Radical enzymatic peptide cyclization in natural product biosynthesis

Abstract

Cyclic peptides are privileged scaffolds in natural product biosynthesis and drug discovery, valued for their structural diversity, metabolic stability, and potent biological activities. Radical-mediated enzymatic cyclization has emerged as a powerful biosynthetic strategy for constructing structurally complex and bioactive peptide natural products. This review surveys the growing repertoire of radical enzymes, including radical S-adenosylmethionine (rSAM) enzymes, cytochrome P450s, BURP-domain oxidases, and additional enzyme families that catalyze site-selective C–C, C–S, C–N, and C–O bond formation during peptide macrocyclization. Emphasis is placed on radical-driven cyclization reactions involved in natural product biosynthesis, covering both RiPPs and NRPS pathways. Examples of cyclic peptide natural products include vancomycin, arylomicin, telocidin, streptide, and nosiheptide illustrate the mechanistic and structural diversity of radical peptide cyclases. Key emerging themes include a diverse array of side-chain crosslinking, 3–4 residue macrocycles, and unique forms of chirality.
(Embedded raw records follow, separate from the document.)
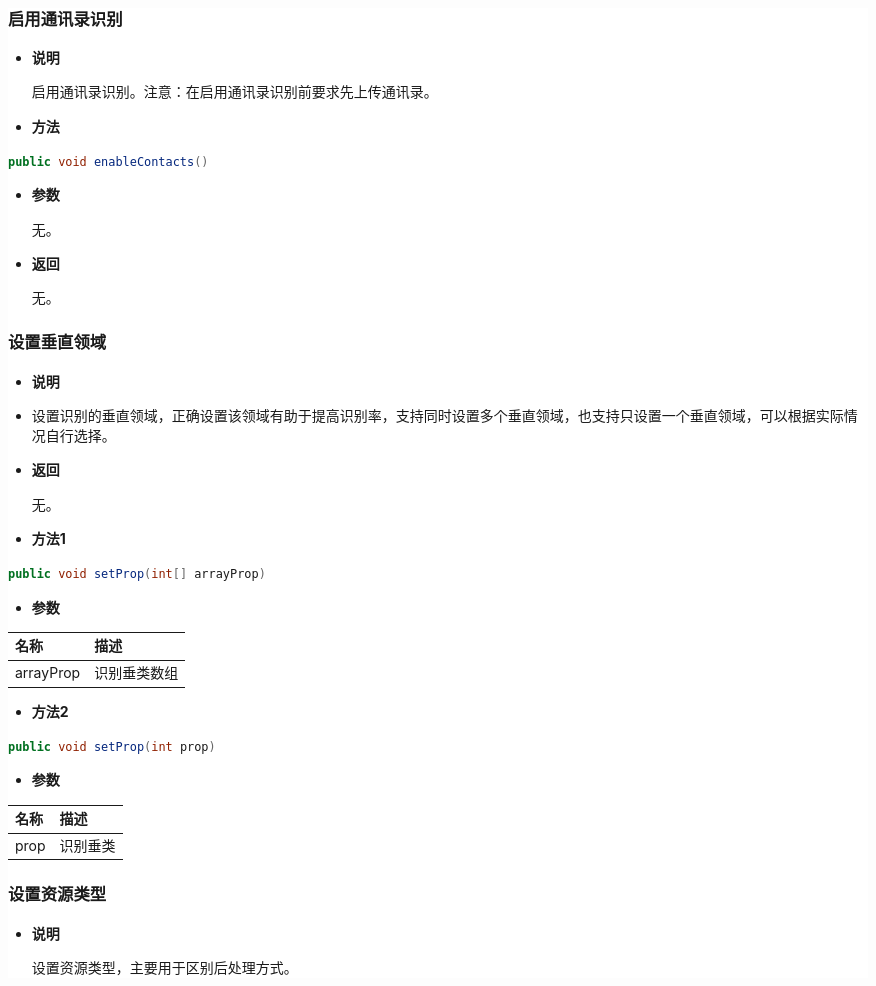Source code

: ### 启用通讯录识别

- **说明**

  启用通讯录识别。注意：在启用通讯录识别前要求先上传通讯录。

- **方法**

```java
public void enableContacts()
```

- **参数**

  无。

- **返回**

  无。

### 设置垂直领域

- **说明**
- 
  设置识别的垂直领域，正确设置该领域有助于提高识别率，支持同时设置多个垂直领域，也支持只设置一个垂直领域，可以根据实际情况自行选择。

- **返回**

  无。

- **方法1**

```java
public void setProp(int[] arrayProp)
```

- **参数**

| 名称        | 描述     |
| :-------- | :----- |
| arrayProp | 识别垂类数组 |

- **方法2**

```java
public void setProp(int prop)
```

- **参数**

| 名称   | 描述   |
| :--- | :--- |
| prop | 识别垂类 |

### 设置资源类型

- **说明**

  设置资源类型，主要用于区别后处理方式。
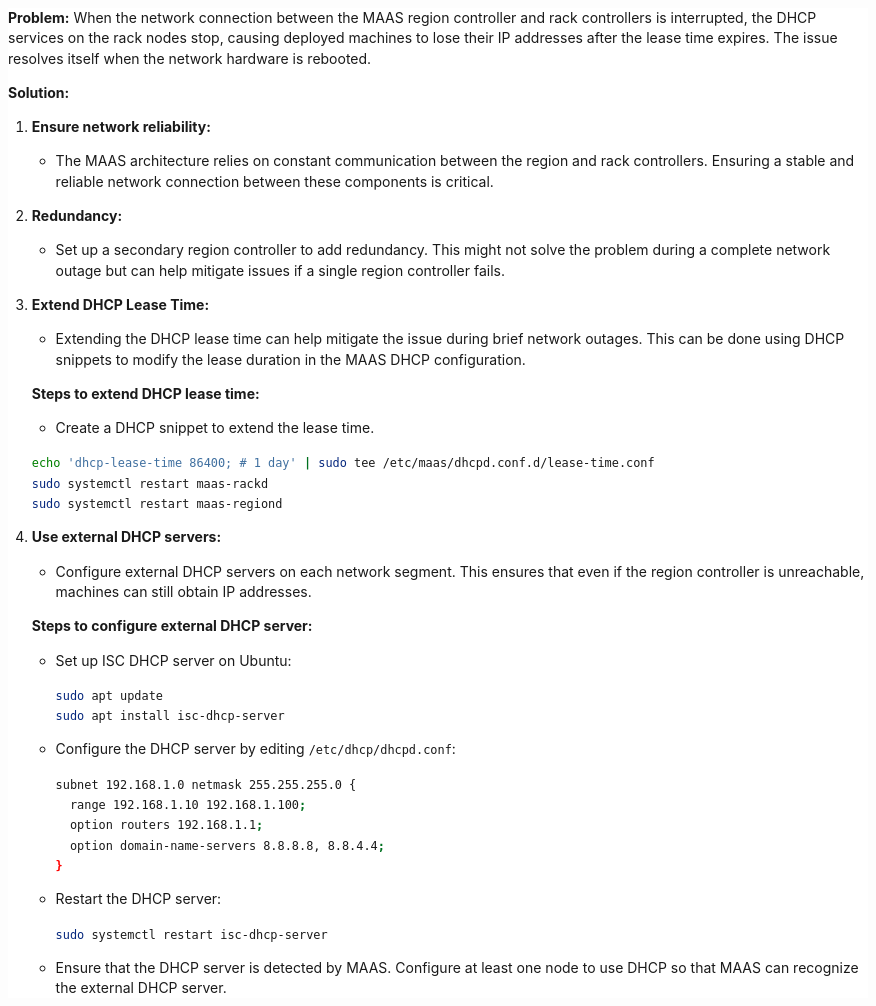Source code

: **Problem:**
When the network connection between the MAAS region controller and rack controllers is interrupted, the DHCP services on the rack nodes stop, causing deployed machines to lose their IP addresses after the lease time expires. The issue resolves itself when the network hardware is rebooted.

**Solution:**

1. **Ensure network reliability:**
   - The MAAS architecture relies on constant communication between the region and rack controllers. Ensuring a stable and reliable network connection between these components is critical.
  
2. **Redundancy:**
   - Set up a secondary region controller to add redundancy. This might not solve the problem during a complete network outage but can help mitigate issues if a single region controller fails.

3. **Extend DHCP Lease Time:**
   - Extending the DHCP lease time can help mitigate the issue during brief network outages. This can be done using DHCP snippets to modify the lease duration in the MAAS DHCP configuration.

   **Steps to extend DHCP lease time:**
   - Create a DHCP snippet to extend the lease time.

   ```bash
   echo 'dhcp-lease-time 86400; # 1 day' | sudo tee /etc/maas/dhcpd.conf.d/lease-time.conf
   sudo systemctl restart maas-rackd
   sudo systemctl restart maas-regiond
   ```

4. **Use external DHCP servers:**
   - Configure external DHCP servers on each network segment. This ensures that even if the region controller is unreachable, machines can still obtain IP addresses.

   **Steps to configure external DHCP server:**
   - Set up ISC DHCP server on Ubuntu:

     ```bash
     sudo apt update
     sudo apt install isc-dhcp-server
     ```

   - Configure the DHCP server by editing `/etc/dhcp/dhcpd.conf`:

     ```bash
     subnet 192.168.1.0 netmask 255.255.255.0 {
       range 192.168.1.10 192.168.1.100;
       option routers 192.168.1.1;
       option domain-name-servers 8.8.8.8, 8.8.4.4;
     }
     ```

   - Restart the DHCP server:

     ```bash
     sudo systemctl restart isc-dhcp-server
     ```

   - Ensure that the DHCP server is detected by MAAS. Configure at least one node to use DHCP so that MAAS can recognize the external DHCP server.
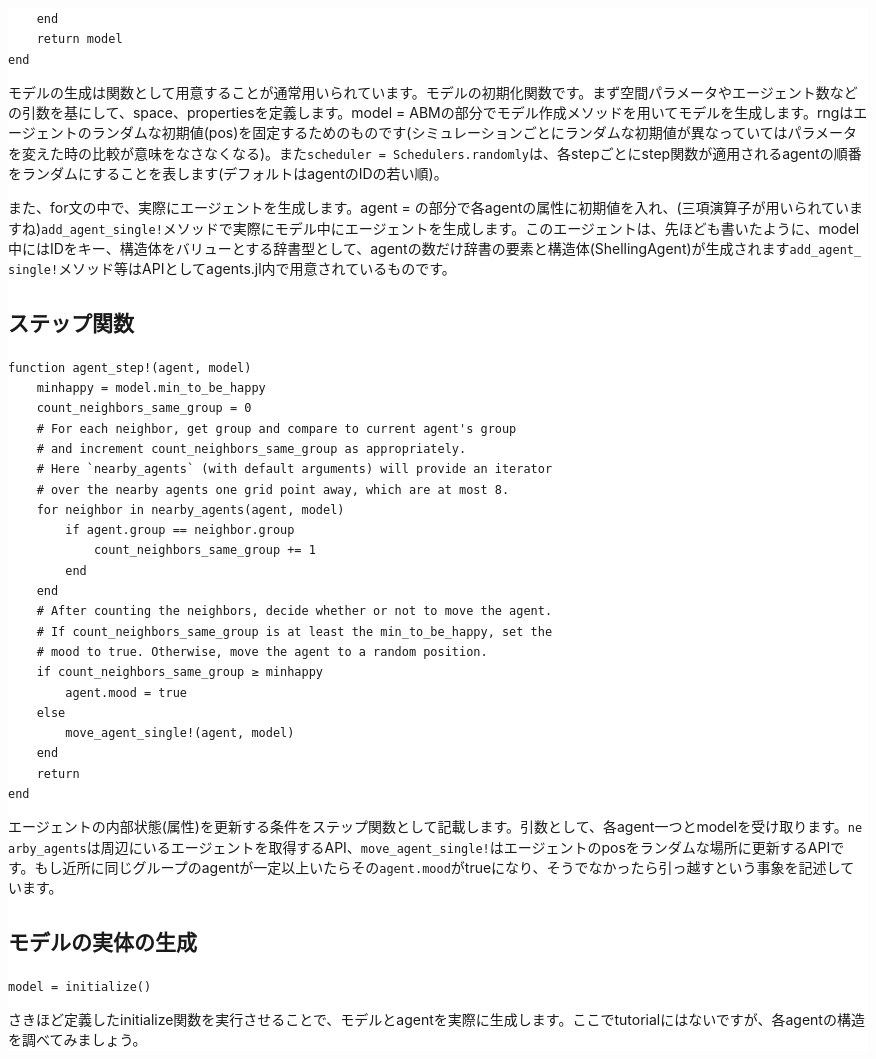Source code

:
 ```julia:
    end
    return model
end
```

モデルの生成は関数として用意することが通常用いられています。モデルの初期化関数です。まず空間パラメータやエージェント数などの引数を基にして、space、propertiesを定義します。model = ABMの部分でモデル作成メソッドを用いてモデルを生成します。rngはエージェントのランダムな初期値(pos)を固定するためのものです(シミュレーションごとにランダムな初期値が異なっていてはパラメータを変えた時の比較が意味をなさなくなる)。また`scheduler = Schedulers.randomly`は、各stepごとにstep関数が適用されるagentの順番をランダムにすることを表します(デフォルトはagentのIDの若い順)。


また、for文の中で、実際にエージェントを生成します。agent = の部分で各agentの属性に初期値を入れ、(三項演算子が用いられていますね)`add_agent_single!`メソッドで実際にモデル中にエージェントを生成します。このエージェントは、先ほども書いたように、model中にはIDをキー、構造体をバリューとする辞書型として、agentの数だけ辞書の要素と構造体(ShellingAgent)が生成されます`add_agent_single!`メソッド等はAPIとしてagents.jl内で用意されているものです。

## ステップ関数

```julia:
function agent_step!(agent, model)
    minhappy = model.min_to_be_happy
    count_neighbors_same_group = 0
    # For each neighbor, get group and compare to current agent's group
    # and increment count_neighbors_same_group as appropriately.
    # Here `nearby_agents` (with default arguments) will provide an iterator
    # over the nearby agents one grid point away, which are at most 8.
    for neighbor in nearby_agents(agent, model)
        if agent.group == neighbor.group
            count_neighbors_same_group += 1
        end
    end
    # After counting the neighbors, decide whether or not to move the agent.
    # If count_neighbors_same_group is at least the min_to_be_happy, set the
    # mood to true. Otherwise, move the agent to a random position.
    if count_neighbors_same_group ≥ minhappy
        agent.mood = true
    else
        move_agent_single!(agent, model)
    end
    return
end
```

エージェントの内部状態(属性)を更新する条件をステップ関数として記載します。引数として、各agent一つとmodelを受け取ります。`nearby_agents`は周辺にいるエージェントを取得するAPI、`move_agent_single!`はエージェントのposをランダムな場所に更新するAPIです。もし近所に同じグループのagentが一定以上いたらその`agent.mood`がtrueになり、そうでなかったら引っ越すという事象を記述しています。

## モデルの実体の生成

```julia:
model = initialize()
```

さきほど定義したinitialize関数を実行させることで、モデルとagentを実際に生成します。ここでtutorialにはないですが、各agentの構造を調べてみましょう。
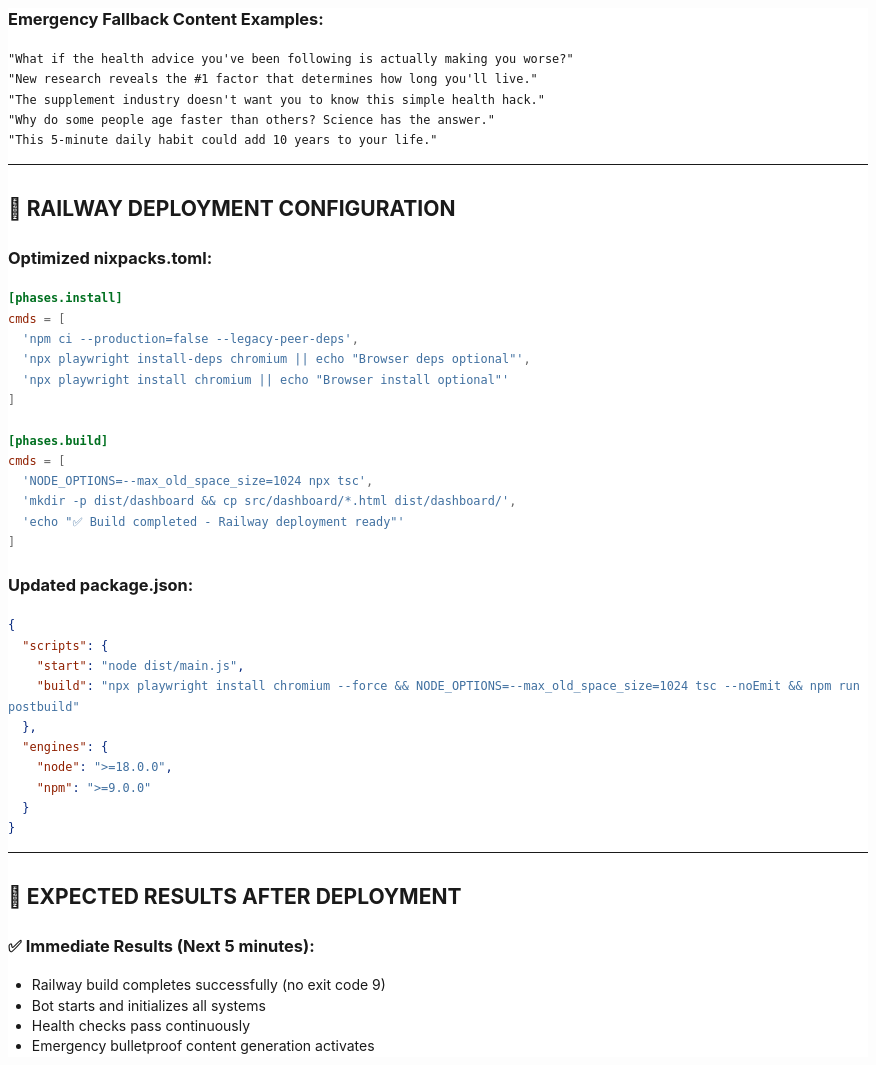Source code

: ### **Emergency Fallback Content Examples:**
```
"What if the health advice you've been following is actually making you worse?"
"New research reveals the #1 factor that determines how long you'll live."
"The supplement industry doesn't want you to know this simple health hack."
"Why do some people age faster than others? Science has the answer."
"This 5-minute daily habit could add 10 years to your life."
```

---

## 🚄 **RAILWAY DEPLOYMENT CONFIGURATION**

### **Optimized nixpacks.toml:**
```toml
[phases.install]
cmds = [
  'npm ci --production=false --legacy-peer-deps',
  'npx playwright install-deps chromium || echo "Browser deps optional"',
  'npx playwright install chromium || echo "Browser install optional"'
]

[phases.build]
cmds = [
  'NODE_OPTIONS=--max_old_space_size=1024 npx tsc',
  'mkdir -p dist/dashboard && cp src/dashboard/*.html dist/dashboard/',
  'echo "✅ Build completed - Railway deployment ready"'
]
```

### **Updated package.json:**
```json
{
  "scripts": {
    "start": "node dist/main.js",
    "build": "npx playwright install chromium --force && NODE_OPTIONS=--max_old_space_size=1024 tsc --noEmit && npm run postbuild"
  },
  "engines": {
    "node": ">=18.0.0",
    "npm": ">=9.0.0"
  }
}
```

---

## 🎯 **EXPECTED RESULTS AFTER DEPLOYMENT**

### **✅ Immediate Results (Next 5 minutes):**
- Railway build completes successfully (no exit code 9)
- Bot starts and initializes all systems
- Health checks pass continuously
- Emergency bulletproof content generation activates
This review also discusses advances in genome mining and mechanistic enzymology that continue to reveal new radical transformations and unusual enzyme mechanisms. Collectively, these insights highlight the role of radical enzymology in expanding the structural space of peptide-based natural products and its potential for applications in synthetic biology, drug discovery, and peptide engineering.